Ernst Huber was born in Vienna in 1895. His artistic talent was clear early on and the first exhibition of his pictures took place already in 1919. From there on, the self-taught artist was represented at many different exhibitions.
From the very beginning, Ernst Huber possessed the artistic means of expression necessary for the way he wanted to present his work. A naive, simplistic representations of nature’s landscapes characterised his pictures. Encouraged by the abundance of all that he could see around him, Huber also reached for his watercolours in order to capture reality with their more versatile technique.
Ernst Huber also created reverse glass paintings, wood carvings, painted ceramics and was an eager collector of traditional folk art. He was closely attached to the “Zinkenbacher Malerkolonie” (Zinkenbacher’s painter colony) which had established itself near St Gilgen. Huber set himself up there together with several other painter colleagues (Ferdinand Kitt, Franz von Zülow, Joseph Dobrowsky etc.) >>
In 1943, having lost his son in the war and after his flat in Vienna was bombed out, Huber was persuaded by his friend Karl Heinrich Waggerl to buy a house in Wagrain.
The Hubers owned and lived in this old house until 1956, when they returned to Vienna.
Ernst Huber travelled extensively and always brought back a large output of pictures from his trips. His pictures from southern countries and far off continents radiate with an impressionistic lightness, although his subjects always retained their own meaning.
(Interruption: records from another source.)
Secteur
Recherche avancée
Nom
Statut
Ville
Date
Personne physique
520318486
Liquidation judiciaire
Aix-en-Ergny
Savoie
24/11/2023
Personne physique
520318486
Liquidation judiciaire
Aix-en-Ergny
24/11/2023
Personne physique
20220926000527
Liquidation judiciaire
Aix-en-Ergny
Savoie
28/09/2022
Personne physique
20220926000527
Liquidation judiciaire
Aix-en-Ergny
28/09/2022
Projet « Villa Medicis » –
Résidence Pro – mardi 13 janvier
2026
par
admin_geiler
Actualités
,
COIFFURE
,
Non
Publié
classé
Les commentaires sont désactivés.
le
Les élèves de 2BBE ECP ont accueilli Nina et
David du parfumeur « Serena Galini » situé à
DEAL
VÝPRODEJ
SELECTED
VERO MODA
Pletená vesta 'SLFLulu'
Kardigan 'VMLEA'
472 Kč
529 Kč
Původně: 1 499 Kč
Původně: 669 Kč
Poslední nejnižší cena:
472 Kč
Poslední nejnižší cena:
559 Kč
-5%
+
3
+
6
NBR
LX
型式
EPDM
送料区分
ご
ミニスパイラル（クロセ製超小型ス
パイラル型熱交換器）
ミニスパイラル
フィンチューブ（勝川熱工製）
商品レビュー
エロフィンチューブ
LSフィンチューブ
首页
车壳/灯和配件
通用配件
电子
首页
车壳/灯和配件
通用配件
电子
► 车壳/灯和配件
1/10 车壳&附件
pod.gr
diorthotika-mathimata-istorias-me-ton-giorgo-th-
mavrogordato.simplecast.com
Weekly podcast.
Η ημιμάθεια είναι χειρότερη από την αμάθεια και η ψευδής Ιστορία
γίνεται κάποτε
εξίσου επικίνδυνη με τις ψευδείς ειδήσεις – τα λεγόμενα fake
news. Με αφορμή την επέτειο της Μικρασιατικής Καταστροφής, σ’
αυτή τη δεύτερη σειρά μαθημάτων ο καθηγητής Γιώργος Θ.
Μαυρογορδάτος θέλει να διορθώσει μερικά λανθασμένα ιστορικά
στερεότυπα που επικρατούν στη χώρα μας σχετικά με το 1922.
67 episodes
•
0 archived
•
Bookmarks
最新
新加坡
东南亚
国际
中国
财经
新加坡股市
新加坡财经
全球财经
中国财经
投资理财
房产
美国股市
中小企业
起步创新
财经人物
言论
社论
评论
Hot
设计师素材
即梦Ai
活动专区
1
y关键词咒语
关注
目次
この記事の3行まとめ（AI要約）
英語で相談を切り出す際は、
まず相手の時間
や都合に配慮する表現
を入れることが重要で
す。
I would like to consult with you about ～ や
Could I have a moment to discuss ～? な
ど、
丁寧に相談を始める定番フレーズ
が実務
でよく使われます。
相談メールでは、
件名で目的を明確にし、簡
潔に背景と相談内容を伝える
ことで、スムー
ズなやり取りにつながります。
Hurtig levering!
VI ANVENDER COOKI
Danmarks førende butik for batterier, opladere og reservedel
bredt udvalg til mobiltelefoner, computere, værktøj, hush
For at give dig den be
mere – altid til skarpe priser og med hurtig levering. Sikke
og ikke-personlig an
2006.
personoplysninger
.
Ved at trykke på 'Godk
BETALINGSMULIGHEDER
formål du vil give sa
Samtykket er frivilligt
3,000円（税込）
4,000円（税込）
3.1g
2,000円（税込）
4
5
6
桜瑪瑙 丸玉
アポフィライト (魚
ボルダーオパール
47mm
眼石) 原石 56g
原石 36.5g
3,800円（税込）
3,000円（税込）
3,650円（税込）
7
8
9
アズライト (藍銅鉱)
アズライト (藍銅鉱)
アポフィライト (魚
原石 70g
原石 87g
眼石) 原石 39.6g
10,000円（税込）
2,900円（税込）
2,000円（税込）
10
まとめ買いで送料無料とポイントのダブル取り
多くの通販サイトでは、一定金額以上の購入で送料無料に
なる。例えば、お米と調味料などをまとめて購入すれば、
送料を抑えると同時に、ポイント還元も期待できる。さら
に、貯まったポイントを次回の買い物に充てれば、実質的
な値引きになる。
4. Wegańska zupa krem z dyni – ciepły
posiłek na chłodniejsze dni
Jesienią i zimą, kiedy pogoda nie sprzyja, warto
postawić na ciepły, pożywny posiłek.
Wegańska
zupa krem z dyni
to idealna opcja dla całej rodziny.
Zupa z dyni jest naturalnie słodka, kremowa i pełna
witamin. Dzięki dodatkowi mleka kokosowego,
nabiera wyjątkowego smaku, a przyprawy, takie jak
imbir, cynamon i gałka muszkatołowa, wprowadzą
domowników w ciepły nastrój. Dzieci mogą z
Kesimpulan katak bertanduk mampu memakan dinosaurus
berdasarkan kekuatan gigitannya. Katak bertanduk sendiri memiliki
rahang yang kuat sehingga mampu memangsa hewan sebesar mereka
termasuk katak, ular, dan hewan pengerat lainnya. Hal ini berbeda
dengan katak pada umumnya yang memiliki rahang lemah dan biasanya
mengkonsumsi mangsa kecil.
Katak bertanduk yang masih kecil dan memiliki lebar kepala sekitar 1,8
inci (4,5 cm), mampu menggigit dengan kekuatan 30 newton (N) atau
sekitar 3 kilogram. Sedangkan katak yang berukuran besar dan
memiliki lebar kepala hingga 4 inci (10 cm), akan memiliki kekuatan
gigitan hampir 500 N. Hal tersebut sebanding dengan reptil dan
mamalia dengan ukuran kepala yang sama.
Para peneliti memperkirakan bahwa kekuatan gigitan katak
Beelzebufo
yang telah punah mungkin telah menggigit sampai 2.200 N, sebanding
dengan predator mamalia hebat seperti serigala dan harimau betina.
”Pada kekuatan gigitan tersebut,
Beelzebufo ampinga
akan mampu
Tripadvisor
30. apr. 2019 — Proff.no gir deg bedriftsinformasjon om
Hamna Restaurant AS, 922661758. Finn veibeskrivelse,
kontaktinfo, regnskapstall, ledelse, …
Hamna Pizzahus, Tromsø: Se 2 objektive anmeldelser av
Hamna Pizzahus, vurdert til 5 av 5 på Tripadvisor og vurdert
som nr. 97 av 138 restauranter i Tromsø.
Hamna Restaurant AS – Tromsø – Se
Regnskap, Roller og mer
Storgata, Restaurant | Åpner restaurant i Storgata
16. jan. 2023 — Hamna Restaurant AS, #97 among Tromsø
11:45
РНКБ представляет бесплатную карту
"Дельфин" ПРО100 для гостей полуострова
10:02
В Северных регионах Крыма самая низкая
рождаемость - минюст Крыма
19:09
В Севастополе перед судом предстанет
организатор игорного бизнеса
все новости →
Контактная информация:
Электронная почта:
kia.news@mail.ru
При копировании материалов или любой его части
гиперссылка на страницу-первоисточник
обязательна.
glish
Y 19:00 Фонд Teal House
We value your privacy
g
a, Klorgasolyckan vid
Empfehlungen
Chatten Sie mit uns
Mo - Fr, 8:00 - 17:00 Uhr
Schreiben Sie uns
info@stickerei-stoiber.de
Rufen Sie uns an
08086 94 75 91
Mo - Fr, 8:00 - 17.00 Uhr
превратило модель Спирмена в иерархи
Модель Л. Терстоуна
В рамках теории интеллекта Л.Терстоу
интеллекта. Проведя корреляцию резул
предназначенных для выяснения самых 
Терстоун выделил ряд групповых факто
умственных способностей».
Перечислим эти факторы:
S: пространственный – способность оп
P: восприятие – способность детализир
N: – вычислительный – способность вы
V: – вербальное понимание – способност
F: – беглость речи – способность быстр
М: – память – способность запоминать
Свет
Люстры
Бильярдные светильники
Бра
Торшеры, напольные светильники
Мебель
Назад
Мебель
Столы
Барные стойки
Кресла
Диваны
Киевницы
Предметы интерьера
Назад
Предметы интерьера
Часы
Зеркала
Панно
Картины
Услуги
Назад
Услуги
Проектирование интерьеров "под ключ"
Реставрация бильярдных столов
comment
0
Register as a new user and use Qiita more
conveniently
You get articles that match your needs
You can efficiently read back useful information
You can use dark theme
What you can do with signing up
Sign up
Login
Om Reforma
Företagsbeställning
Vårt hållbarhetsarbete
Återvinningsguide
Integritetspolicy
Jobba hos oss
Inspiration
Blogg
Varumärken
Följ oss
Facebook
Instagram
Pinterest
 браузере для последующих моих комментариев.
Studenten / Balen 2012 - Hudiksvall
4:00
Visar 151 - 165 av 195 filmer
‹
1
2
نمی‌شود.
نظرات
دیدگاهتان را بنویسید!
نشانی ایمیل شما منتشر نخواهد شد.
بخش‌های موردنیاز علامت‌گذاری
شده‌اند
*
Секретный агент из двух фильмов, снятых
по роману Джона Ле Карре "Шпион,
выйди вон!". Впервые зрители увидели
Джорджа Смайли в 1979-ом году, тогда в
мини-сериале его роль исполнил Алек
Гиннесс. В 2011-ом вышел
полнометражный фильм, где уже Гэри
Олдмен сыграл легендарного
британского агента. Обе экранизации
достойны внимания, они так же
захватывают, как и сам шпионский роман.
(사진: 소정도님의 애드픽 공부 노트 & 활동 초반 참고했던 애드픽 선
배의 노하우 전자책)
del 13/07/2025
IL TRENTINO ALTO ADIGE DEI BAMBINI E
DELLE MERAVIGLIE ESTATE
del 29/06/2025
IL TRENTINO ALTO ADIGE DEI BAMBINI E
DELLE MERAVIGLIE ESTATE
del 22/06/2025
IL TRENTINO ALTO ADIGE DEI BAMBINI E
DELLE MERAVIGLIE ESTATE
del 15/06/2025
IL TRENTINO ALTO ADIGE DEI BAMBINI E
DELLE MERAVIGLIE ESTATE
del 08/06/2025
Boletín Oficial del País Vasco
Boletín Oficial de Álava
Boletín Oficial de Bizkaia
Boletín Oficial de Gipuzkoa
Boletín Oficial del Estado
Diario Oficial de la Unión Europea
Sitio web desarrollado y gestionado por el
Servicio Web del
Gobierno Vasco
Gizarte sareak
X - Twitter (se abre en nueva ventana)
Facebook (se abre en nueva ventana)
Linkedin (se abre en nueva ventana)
Many of his landscape pictures were created in his hometown, in the country and especially here in Wagrain.
During all his years of creative work, watercolours and oil paintings were always the richest part of his artistic output.
However, he had also mastered other techniques and that is how, at the beginning of the 1950s, he came to paint the fresco at the back of the Wagrain parish church. This was restored by Peter Mayer in 1999, at the request of the „Blaues Fenster“ cultural association.